Türkiye'de asker - sivil aydın çevrelerin bir bölümü ikiye ayrıldı, birinin ak dediğine diğeri kara diyor.
"Konsensüs", "asgari müştereklerde birleşme" denen şey yok artık. Peki bu 70 milyonluk ülke her konuda farklı yönlere çekilerek nasıl yönetilebilecek?
Irak konusunda böyle, AB'ye uyum konusunda böyle, ABD ile ilişkilerle ilgili olarak böyle. Laiklik konusunda böyle, özgürlükler konusunda böyle, demokrasi konusunda böyle.
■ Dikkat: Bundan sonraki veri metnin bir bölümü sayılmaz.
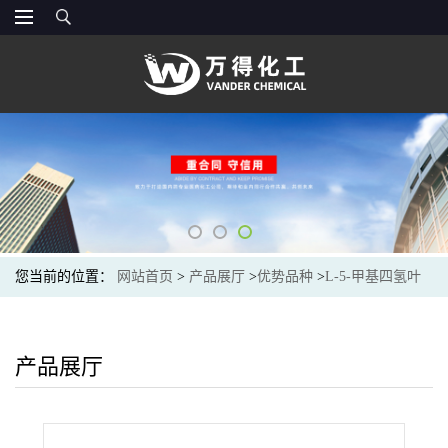
您当前的位置：
网站首页
>
产品展厅
>
优势品种
>
L-5-甲基四氢叶
酸
产品展厅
Tartışmalara bazı yüksek rütbeli subaylar da karıştı.
Ve bu müdahaleler, her zaman birlik ve bütünlük içinde olduğunu görerek halkın güvendiği Türk Silahlı Kuvvetleri'nde görüş ayrılıkları olduğu izlenimini yarattı.
Görüş ayrılığı normaldir, ama bu görüşlerin kamuoyuna intikali, sağlanan konsensüsten sonra olmalıdır. Son günlerde bunun göz ardı edilmesi hiç de sağlıklı bir durum sayılamaz.
***
BU ani ve olumsuz sayılabilecek gelişmede, zamanında konuşması gerekirken susan Sayın Genelkurmay Başkanı Orgeneral Hilmi Özkök'ün de rolü oldu.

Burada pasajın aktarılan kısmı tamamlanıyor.